My favorite childhood classic, reimagined for those of us with food allergies. This is a creamy, tangy, rich and dreamy dessert, and easy to make! The recipe is after the video. A note from Naomi: I do these videos (including buying the ingredients) out of pocket as a volunteer service to our company. When you watch my video (even letting it play in the background, while you do something else) and share it, you help me qualify to earn a small amount from Youtube, which helps offset my costs. Thank you so much for supporting me, supporting you!
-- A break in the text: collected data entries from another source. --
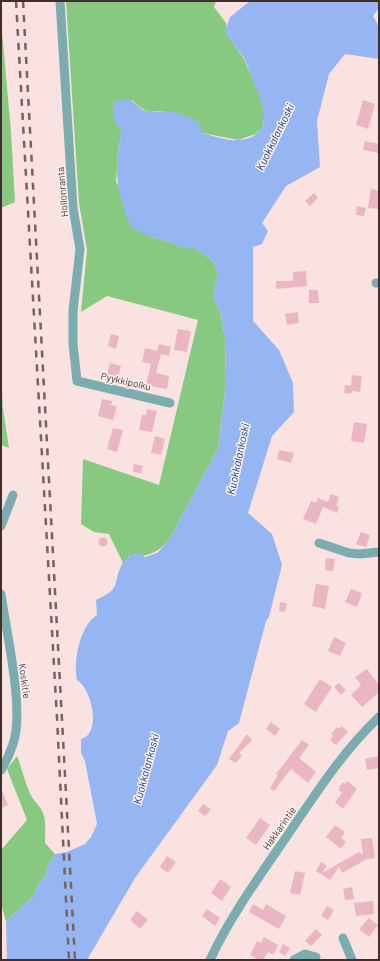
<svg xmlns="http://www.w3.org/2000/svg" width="380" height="961" font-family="Barlow,sans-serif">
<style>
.forest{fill:#88c982}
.water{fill:#95b6f3}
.building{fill:#ebb6c3}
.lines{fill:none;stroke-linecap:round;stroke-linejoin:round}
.minor{stroke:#7aacb0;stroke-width:9}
.rail{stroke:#786260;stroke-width:2.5;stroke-dasharray:7 7;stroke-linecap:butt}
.labels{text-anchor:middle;stroke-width:3;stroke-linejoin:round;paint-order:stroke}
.street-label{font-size:10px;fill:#432d2c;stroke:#fef2f1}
.water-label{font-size:11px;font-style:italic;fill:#0d368b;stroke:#fef2f1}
</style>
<rect width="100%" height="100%" fill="#f9e2e0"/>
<g class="forest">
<path d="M66,1H216L214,7L226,23V33L244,59L261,98L265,113L262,128L256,134L238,140L202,133L165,111L149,112L139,107L132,100L122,130L118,152L116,182L151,237L171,242L181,248H195L214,262L218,274L213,296L220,312L225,337L226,385L218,449L168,542C155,554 146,557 129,556L123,563L109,534L94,532L81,524L83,459L159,485L198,320L107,296L81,312L87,250L79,203Z"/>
<path d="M1,20L11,132L15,202L1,208Z"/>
<path d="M1,372L3,409L9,448L1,445Z"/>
<path d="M17,756C22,768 24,780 29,791C32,799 37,803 41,809C47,818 45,833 45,843L55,854L49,864L45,877L38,884L35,894L6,922L1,903V850L27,820L7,769Z"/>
</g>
<path class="water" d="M250,1H379V8L373,16L379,27V59L345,54L329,74L317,121L320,167L286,186L262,223L268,231L262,244L253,247V321L279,350L293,383L294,412L272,436L248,513L272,534L282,565L269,617L266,621L239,723L228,731L217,765L135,878L87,960H7L6,922L35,894L38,884L45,877L49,864L55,854L67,852L85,844L91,837L97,824L85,761L81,753V739C102,734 92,689 77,680C73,662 80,625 97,615L96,600C123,588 112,583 122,564C125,558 132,555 137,552L145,557L157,553L168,542L218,449L226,385L225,337L220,312L213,296L218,274L214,262L195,248H181L171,242L151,237L131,227C115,187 114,172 122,130C112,124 113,113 113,102C138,94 132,109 150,112C155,113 161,111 166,111C178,112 188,117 199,122L202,133C213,136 227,141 238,140C277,137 263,103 253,81C250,73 248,65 244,58C239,50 227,37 225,30L230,17Z"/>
<g class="building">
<path d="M363,100L375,104L368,129L356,125Z"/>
<path d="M365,141L379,144V153L363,150Z"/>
<path d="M371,189L379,191V209L368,208Z"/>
<path d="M314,193L318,198L310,206L305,201Z"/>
<path d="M357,206L366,208L364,216L356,215Z"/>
<path d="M306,271L307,286L276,289V281H293V272Z"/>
<path d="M309,290H318L319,303H309Z"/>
<path d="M298,312L299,323L287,325L285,314Z"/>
<path d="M178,329L191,331L187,352L174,350Z"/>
<path d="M111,334L119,336L116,349L108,346Z"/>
<path d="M159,344L171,347L169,356L161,354L156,373L169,376L167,389L146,385L151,364L142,362L145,348L157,351Z"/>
<path d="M110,363L121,366L118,378L107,376Z"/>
<path d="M352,375L362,376L360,392L352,391L351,394L344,393L345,385L351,386Z"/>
<path d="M102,399L112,401L111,405L117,406L113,420L98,416Z"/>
<path d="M147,409L157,411L152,432L139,430L142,415H146Z"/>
<path d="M354,422L367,424L364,443L351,441Z"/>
<path d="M113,428L123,430L117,452L107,449Z"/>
<path d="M155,436L165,439L161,455L151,453Z"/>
<path d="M279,450L294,453L291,463L277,459Z"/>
<path d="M134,464L143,466L141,473L133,472Z"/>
<path d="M331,494L339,497L336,506L339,507L337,513L323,507L316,524L303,519L311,501L316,503L318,498L328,502Z"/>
<path d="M361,532L370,535L366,547L356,544Z"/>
<circle cx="103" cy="542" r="4.5"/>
<path d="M326,558L335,559L333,571L325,570Z"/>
<path d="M316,584L329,586L325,609L312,606Z"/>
<path d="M351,589L362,593L357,607L345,602Z"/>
<path d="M280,602L287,603L285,612L279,611Z"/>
<path d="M334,637L346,643L340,656L328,651Z"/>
<path d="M367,669L379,685V692L362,707L351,695L361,685L355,677Z"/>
<path d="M320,679L332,687L316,712L304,704Z"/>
<path d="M339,683L346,690L341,695L334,687Z"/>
<path d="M271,722L280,729L275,736L266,729Z"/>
<path d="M342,726L348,732L336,745L330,740L333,736L331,734L337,727L339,729Z"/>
<path d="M247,734L252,740L239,753L242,755L236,763L229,759Z"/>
<path d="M302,740L309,745L299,758L316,772L308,783L291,769L274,791L270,788L278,775L276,774Z"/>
<path d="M379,756V768L367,770L365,759Z"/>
<path d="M347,781L357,789L343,809L335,802L342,793L338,790L340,788L339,787L343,782L345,784Z"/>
<path d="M1,788L8,805L1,808Z"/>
<path d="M203,804L211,809L205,816L198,811Z"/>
<path d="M260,818L270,825L256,845L246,838Z"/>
<path d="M335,825L345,832L341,838L346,842L341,849L326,837Z"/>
<path d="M372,838L375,858L367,859L342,873L339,867L330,880L316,871L321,862L327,866L322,873L359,852L363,855L361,839Z"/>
<path d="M167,856L176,862L168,873L160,867Z"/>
<path d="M295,871L305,873L300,895L290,893Z"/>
<path d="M220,879L231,887L222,901L211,893Z"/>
<path d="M352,887L354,899L345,900L343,889Z"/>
<path d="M373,901L374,914L356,916L354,903Z"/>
<path d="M253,904L263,910L266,904L286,916L279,929L249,912Z"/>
<path d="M327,906L334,910L328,920L321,916Z"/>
<path d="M207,909L220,918L215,926L202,916Z"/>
<path d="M137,911L148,920L140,929L130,920Z"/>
<path d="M369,918L378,925L369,937L359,929Z"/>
<path d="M316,929L322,935L311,946L305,941Z"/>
<path d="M264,937L278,945L273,955L268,952L263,960H259L250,955L257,941L261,943Z"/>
<path d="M283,944L290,948L285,956L279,952Z"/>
</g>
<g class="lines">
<g class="minor">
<path d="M60,1L73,208L80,249L73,311V344L77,381L170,403"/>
<path d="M376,283H379"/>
<path d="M1,526L13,495"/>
<path d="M319,543L349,553L360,554L379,552"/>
<path d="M1,594C6,631 25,711 13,744C10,753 6,762 1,770"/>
<path d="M343,938L352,960"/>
<path d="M210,960C231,915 261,874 289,833C317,792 343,751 379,717"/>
<path d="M294,960L305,954L316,957"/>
</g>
<g class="rail">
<path d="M16,1L57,718L69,960"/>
<path d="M23,1L75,960"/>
</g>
</g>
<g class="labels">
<g class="street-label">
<text transform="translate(62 192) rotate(-95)" y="4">Hollonranta</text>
<text transform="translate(126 381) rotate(13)" y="4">Pyykkipolku</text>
<text transform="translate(25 681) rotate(82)" y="4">Koskitie</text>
<text transform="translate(279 828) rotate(-55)" y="4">Hakkarintie</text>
</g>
<g class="water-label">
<text transform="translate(275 137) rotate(-64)" y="4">Kuokkalankoski</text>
<text transform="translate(238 459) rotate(-78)" y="4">Kuokkalankoski</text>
<text transform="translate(146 769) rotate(-75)" y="4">Kuokkalankoski</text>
</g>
</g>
<rect width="380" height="961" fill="none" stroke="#432d2c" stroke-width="4"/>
</svg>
Servings 24 Prep Time 10 Cook Time 30


CAKE 1 box Better Batter Gluten Free Chocolate Cake Mix, prepared with either the eggs/oil/water instructions OR the bean/water instructions from the box OPTIONAL: 1/2 c extra oil (use only if desired and only if using the bean variation) CHEESECAKE 1- 2 packages (8-16 oz) cream cheese, goat cheese etc. (we have not found a good vegan cream cheese that works in this): If using aquafaba, you should use the full 16 tbsp 1 egg, beaten OR 1/4 c aquafaba 1/3 c sugar 1/8 tsp salt 1/2 c mini chocolate chips


Preheat oven to 375. Line 24 muffin tins with papers Prepare cake batter according to box instructions. If using bean instructions add up to 1/2 c oil if desired. Set aside. Beat together the egg or aquafaba, cream cheese, sugar, and salt, until evenly mixed and fluffy. Stir in chocolate chips. In prepared muffin tins, spoon alternating chocolate cake batter and cheesecake filling as follows EITHER 2 tbsp chocolate batter, 1 tbsp cheesecake filling, 2 tbsp chocolate batter OR 4 tbsp chocolate batter and top with 1 tbsp cheesecake filling Bake for 30-35 minutes, or until puffed and cooked through. Allow to cool completely before serving. Refrigerate leftovers.